This movie is sold as a war movie but it borders on being a chick-flick. Given that it's directed by Steven Spielberg, the man who brought us Saving Private Ryan and Schindler's List - two of the best war movies of the past 30 years - I was anticipating something gritty that showed the horrible grinding insanity of trench warfare. Instead, I found myself looking at my watch after the first hour with the dawning disappointment that this movie is closer to National Velvet than Private Ryan. "Okay. Okay. I get it. The guy loves his horse and the horse is a really nice horse."
The up-sides: The production values are what you would expect from Spielberg. Not a penny was spared in sets and costumes.

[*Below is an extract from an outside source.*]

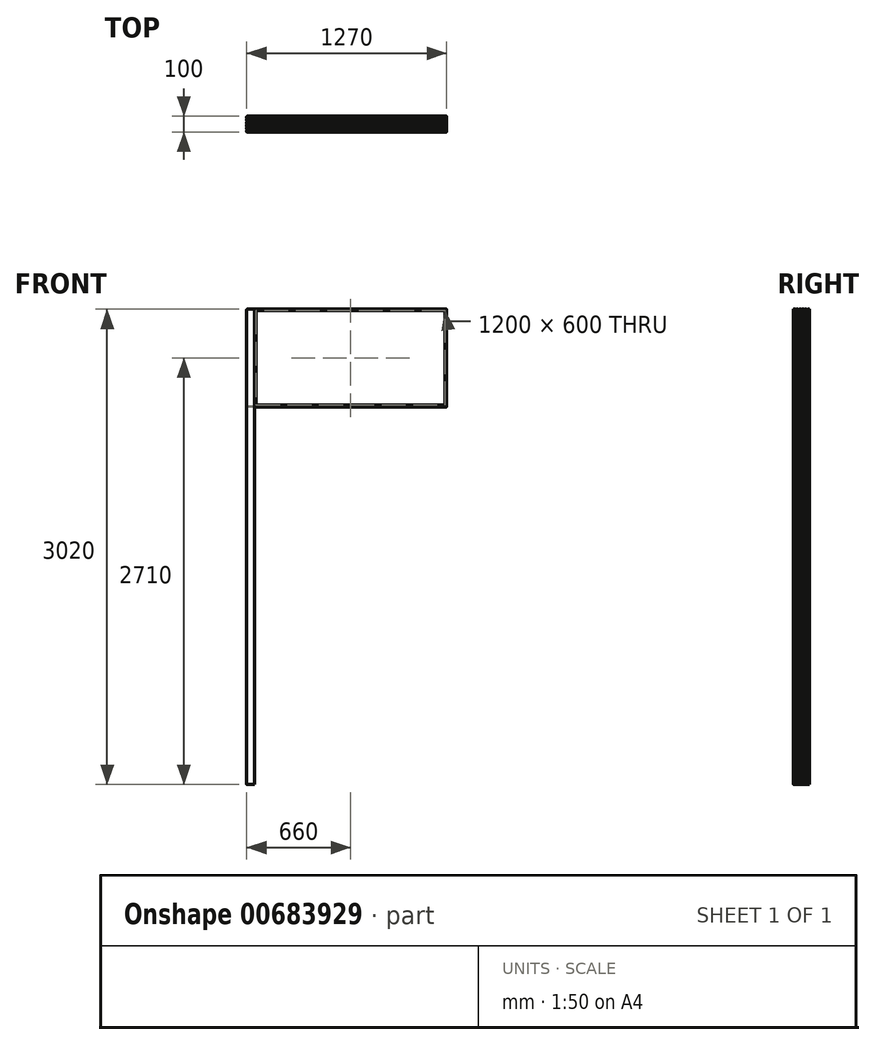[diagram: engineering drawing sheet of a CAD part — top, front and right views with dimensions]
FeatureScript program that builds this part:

The down-sides (and this is not a complete list): The acting was poor and I didn't care one whit about any of the characters. The dialog was strained, predictable and often ridiculous. Having the Kaiser's soldiers talking with forced Sargent Schultz accents just makes them look comic. The plot was lifted from some third-rate Lassie Come Home remake. Every scene was accompanied by a syrup-laced, melodramatic sound track, as if one could make up for all the other shortcomings of this movie laying on thick strings and horns. It's the cinematic equivalent of dousing your over-cooked duck l'orange with ketchup.
I hated this movie. It took $12 and three hours from me and gave me nothing back. I would give it zero stars if I could.